Work to complete |
Whenever a line in this data holds the word "each", report that line in full.

Records shown |
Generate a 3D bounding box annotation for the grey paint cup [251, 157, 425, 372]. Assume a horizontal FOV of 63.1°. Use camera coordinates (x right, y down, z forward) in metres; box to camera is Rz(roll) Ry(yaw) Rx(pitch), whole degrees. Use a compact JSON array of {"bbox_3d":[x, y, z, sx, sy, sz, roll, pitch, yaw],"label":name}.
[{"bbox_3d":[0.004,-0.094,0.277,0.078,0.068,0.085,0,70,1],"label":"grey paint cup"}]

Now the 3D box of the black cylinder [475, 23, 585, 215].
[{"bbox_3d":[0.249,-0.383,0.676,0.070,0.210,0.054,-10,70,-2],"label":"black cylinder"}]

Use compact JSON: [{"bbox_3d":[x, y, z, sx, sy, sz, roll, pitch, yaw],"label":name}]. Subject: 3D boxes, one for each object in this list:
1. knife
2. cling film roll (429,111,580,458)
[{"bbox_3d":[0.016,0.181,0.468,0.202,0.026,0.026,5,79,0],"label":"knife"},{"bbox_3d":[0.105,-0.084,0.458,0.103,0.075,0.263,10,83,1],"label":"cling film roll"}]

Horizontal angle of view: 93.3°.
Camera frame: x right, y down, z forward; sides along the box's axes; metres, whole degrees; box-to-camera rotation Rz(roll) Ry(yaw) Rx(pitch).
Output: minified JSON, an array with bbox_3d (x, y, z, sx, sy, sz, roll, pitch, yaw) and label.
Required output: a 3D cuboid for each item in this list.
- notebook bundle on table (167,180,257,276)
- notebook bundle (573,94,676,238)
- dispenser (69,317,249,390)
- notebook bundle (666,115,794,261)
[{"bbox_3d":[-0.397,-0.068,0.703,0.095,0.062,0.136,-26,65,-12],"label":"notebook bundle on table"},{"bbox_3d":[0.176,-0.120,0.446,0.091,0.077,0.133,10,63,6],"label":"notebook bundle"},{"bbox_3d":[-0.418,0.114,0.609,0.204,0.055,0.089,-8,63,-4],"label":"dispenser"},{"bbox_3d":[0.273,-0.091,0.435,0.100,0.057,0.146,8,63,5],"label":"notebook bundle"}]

Solution to this task |
Use compact JSON: [{"bbox_3d":[x, y, z, sx, sy, sz, roll, pitch, yaw],"label":name}]. Subject: 3D boxes, one for each object in this list:
Required output: a 3D cuboid for each item in this list.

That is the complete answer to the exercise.